Your objective – Can you copy word for word the lines starting at the first one and ending at the line containing "state / province: Heredia", with both of those lines included?

(Saved data entries)
------------------------------
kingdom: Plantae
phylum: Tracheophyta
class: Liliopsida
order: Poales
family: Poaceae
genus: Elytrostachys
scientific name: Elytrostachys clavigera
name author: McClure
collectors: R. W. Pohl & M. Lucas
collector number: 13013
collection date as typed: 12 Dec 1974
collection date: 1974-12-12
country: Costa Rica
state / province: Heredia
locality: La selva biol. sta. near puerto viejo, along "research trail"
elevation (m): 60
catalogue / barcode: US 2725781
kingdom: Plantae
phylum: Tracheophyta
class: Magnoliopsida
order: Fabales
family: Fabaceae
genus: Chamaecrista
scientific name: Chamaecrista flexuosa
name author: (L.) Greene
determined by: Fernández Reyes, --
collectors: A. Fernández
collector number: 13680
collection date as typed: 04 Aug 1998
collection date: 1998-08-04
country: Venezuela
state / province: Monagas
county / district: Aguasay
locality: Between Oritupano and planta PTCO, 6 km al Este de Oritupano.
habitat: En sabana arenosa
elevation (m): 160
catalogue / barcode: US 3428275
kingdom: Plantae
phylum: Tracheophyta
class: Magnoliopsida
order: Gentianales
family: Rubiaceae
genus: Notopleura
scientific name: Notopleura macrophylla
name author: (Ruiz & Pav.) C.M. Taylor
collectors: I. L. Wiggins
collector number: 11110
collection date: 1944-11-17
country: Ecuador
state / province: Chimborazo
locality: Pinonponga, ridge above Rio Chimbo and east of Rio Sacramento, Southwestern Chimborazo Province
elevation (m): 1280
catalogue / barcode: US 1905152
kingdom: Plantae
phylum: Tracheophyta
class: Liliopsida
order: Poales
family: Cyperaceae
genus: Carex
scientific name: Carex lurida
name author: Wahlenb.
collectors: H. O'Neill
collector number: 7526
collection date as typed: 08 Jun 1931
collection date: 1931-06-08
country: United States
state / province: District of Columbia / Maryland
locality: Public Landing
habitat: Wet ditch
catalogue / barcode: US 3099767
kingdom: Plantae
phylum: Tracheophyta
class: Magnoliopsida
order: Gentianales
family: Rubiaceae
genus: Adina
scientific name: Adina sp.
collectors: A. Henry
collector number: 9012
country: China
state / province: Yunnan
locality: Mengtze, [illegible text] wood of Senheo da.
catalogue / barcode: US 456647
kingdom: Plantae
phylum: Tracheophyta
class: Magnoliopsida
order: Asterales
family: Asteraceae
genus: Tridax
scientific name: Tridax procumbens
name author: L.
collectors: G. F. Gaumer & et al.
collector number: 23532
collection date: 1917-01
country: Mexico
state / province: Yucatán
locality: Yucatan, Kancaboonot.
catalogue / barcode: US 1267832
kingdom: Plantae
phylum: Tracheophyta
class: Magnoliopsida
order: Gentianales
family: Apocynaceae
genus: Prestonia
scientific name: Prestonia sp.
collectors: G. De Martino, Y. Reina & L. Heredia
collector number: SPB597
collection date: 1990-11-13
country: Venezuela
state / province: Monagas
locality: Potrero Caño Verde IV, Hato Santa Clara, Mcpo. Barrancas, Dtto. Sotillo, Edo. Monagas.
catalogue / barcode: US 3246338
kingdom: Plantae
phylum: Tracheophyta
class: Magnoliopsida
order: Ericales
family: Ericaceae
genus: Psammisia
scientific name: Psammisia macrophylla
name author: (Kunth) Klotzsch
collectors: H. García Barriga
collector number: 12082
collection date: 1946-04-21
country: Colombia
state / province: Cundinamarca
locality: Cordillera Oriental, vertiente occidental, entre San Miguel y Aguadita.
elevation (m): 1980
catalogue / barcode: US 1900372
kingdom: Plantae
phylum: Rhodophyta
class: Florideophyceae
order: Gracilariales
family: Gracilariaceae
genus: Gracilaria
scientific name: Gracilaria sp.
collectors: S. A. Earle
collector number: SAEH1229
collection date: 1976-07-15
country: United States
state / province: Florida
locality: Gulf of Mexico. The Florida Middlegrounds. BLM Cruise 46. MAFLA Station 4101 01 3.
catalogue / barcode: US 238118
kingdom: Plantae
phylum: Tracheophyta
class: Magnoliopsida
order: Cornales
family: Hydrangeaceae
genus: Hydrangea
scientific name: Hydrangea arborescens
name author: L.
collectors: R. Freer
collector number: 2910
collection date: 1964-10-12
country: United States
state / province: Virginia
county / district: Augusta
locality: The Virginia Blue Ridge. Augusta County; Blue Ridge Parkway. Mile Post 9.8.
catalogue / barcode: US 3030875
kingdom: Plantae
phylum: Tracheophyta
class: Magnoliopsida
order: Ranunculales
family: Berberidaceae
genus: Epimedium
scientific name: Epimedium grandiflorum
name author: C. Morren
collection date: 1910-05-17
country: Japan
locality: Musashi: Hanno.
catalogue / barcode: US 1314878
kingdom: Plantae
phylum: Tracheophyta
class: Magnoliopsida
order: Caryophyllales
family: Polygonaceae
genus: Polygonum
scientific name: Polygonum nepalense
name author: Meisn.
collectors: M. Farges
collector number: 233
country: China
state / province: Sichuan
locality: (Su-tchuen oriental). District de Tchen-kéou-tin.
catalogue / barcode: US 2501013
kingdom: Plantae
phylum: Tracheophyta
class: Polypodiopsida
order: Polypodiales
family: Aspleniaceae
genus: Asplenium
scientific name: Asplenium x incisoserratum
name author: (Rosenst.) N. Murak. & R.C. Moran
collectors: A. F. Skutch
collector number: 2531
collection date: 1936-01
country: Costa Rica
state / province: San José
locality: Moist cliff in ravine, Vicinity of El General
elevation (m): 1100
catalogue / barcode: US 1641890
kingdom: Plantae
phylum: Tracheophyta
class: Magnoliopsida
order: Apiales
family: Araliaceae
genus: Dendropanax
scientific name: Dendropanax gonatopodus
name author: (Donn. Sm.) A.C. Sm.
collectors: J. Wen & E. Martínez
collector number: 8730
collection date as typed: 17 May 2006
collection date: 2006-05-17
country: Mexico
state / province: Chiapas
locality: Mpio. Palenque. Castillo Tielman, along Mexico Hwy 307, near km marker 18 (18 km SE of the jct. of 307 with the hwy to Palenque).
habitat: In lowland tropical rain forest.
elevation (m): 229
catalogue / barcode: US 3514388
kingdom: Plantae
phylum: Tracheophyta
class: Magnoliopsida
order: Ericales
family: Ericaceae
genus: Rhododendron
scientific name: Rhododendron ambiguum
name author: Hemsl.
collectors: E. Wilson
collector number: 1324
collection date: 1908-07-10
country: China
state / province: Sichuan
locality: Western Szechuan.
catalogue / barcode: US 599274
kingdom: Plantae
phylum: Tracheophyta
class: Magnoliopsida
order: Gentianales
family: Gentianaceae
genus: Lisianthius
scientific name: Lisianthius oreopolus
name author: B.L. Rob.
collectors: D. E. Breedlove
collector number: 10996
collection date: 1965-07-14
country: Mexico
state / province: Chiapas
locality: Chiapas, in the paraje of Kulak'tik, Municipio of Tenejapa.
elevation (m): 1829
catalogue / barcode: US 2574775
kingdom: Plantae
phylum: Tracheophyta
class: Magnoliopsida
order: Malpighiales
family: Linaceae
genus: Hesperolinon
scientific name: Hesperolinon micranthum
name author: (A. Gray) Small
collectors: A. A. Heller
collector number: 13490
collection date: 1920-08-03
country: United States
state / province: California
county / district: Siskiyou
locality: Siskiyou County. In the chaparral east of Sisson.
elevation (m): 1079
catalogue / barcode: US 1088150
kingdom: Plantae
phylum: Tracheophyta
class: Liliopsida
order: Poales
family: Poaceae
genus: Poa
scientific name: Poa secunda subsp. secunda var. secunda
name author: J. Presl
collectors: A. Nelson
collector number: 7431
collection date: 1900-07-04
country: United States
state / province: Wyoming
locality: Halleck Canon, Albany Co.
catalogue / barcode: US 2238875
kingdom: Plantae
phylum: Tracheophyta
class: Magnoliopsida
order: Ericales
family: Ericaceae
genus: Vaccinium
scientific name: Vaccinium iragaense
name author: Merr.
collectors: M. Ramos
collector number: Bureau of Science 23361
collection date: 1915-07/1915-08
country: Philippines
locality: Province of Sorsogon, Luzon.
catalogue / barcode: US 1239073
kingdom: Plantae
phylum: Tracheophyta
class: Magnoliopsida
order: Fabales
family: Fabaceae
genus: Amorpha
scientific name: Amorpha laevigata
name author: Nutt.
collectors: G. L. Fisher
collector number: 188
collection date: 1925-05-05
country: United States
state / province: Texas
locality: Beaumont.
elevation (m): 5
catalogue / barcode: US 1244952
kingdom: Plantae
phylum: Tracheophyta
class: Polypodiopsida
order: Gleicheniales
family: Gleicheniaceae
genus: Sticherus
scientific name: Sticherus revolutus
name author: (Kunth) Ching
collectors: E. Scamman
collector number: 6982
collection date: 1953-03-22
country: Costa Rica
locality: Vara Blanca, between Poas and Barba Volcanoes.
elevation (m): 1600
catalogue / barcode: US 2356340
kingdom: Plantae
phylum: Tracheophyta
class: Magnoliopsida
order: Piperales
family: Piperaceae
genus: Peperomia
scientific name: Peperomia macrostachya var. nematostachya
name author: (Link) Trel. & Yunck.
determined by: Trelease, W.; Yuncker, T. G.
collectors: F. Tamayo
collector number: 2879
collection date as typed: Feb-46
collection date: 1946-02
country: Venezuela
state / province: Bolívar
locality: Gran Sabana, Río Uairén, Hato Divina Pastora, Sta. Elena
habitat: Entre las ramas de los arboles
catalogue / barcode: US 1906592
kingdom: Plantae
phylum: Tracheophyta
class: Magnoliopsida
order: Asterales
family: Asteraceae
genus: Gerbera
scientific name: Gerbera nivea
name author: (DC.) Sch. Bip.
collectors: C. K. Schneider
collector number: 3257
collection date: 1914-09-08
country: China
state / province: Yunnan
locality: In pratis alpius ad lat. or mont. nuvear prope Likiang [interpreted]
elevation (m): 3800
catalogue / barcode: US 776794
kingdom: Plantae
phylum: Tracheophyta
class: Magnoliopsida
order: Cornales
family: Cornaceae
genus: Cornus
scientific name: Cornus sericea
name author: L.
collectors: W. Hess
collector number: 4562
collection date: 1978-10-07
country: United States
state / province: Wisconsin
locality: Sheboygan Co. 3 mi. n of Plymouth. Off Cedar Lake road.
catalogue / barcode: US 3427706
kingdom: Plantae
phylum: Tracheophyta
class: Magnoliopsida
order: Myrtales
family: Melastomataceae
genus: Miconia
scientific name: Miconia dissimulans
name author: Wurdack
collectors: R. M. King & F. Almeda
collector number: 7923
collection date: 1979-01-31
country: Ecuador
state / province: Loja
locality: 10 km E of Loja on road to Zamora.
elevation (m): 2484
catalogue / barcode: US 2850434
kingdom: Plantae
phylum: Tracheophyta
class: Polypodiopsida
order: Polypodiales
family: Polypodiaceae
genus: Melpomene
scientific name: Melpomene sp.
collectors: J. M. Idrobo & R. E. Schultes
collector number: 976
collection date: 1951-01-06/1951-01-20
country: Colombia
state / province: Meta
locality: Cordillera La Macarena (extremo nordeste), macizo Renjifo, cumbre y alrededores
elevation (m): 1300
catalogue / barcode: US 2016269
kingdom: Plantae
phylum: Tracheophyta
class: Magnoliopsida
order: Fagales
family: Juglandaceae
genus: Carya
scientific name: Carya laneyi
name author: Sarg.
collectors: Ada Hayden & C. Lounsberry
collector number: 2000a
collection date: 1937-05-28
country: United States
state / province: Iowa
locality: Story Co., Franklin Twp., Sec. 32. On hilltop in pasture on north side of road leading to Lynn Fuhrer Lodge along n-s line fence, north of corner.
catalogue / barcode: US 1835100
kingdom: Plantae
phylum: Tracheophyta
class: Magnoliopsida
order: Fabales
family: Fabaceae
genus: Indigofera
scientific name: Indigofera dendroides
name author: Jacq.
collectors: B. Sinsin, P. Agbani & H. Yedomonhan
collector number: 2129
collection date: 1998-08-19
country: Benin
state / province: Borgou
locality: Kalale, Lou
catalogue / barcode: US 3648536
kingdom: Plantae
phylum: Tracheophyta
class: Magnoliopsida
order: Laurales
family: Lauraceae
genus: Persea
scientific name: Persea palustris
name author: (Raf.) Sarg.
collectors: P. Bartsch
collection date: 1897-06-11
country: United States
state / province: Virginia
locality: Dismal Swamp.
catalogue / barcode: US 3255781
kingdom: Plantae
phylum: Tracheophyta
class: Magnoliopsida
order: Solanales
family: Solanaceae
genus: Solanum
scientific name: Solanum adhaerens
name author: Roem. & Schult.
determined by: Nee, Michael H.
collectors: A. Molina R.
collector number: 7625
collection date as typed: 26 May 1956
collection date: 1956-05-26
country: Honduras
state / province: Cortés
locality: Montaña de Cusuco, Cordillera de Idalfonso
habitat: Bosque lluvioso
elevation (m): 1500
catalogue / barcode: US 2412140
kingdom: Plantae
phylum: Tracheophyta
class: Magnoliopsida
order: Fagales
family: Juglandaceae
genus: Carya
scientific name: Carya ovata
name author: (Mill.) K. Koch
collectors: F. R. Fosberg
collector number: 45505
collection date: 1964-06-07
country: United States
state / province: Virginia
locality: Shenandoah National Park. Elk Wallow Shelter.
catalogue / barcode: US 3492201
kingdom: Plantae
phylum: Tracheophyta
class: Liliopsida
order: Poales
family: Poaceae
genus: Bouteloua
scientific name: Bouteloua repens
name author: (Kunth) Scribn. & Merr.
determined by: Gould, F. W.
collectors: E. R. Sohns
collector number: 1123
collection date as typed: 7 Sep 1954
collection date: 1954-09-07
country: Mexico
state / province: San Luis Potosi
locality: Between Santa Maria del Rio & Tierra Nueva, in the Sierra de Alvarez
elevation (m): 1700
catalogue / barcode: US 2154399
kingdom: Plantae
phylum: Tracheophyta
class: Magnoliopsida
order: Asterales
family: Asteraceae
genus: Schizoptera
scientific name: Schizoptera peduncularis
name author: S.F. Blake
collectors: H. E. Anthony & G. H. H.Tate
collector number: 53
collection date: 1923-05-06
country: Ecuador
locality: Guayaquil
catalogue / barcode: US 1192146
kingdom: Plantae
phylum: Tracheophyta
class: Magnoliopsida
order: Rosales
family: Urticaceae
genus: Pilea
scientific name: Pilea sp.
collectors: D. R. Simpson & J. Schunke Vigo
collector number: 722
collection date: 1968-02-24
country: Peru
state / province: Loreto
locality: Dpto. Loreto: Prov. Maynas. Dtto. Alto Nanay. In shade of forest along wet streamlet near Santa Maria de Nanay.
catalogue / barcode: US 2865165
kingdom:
------------------------------
The reply –
kingdom: Plantae
phylum: Tracheophyta
class: Liliopsida
order: Poales
family: Poaceae
genus: Elytrostachys
scientific name: Elytrostachys clavigera
name author: McClure
collectors: R. W. Pohl & M. Lucas
collector number: 13013
collection date as typed: 12 Dec 1974
collection date: 1974-12-12
country: Costa Rica
state / province: Heredia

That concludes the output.